▶ **MATERIAL FOR THE TASK**
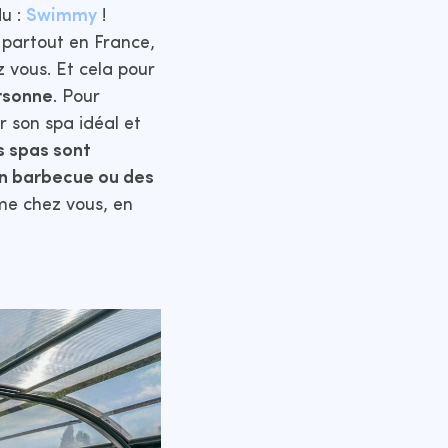
du :
Swimmy
!
 partout en France,
z vous. Et cela pour
rsonne
. Pour
ir son spa idéal et
s spas sont
un barbecue ou des
me chez vous, en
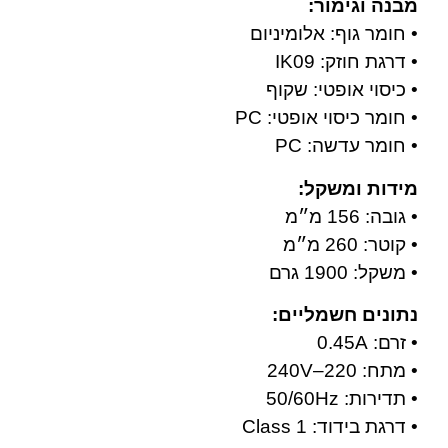
מבנה וגימור:
• חומר גוף: אלומיניום
• דרגת חוזק: IK09
• כיסוי אופטי: שקוף
• חומר כיסוי אופטי: PC
• חומר עדשה: PC
מידות ומשקל:
• גובה: 156 מ״מ
• קוטר: 260 מ״מ
• משקל: 1900 גרם
נתונים חשמליים:
• זרם: 0.45A
• מתח: 220–240V
• תדירות: 50/60Hz
• דרגת בידוד: Class 1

▶ **DESCRIPTION OF THE TASK**
For each line above that carries the word "כיסוי", copy it out.

▶ **EXPECTED OUTPUT**
• כיסוי אופטי: שקוף
• חומר כיסוי אופטי: PC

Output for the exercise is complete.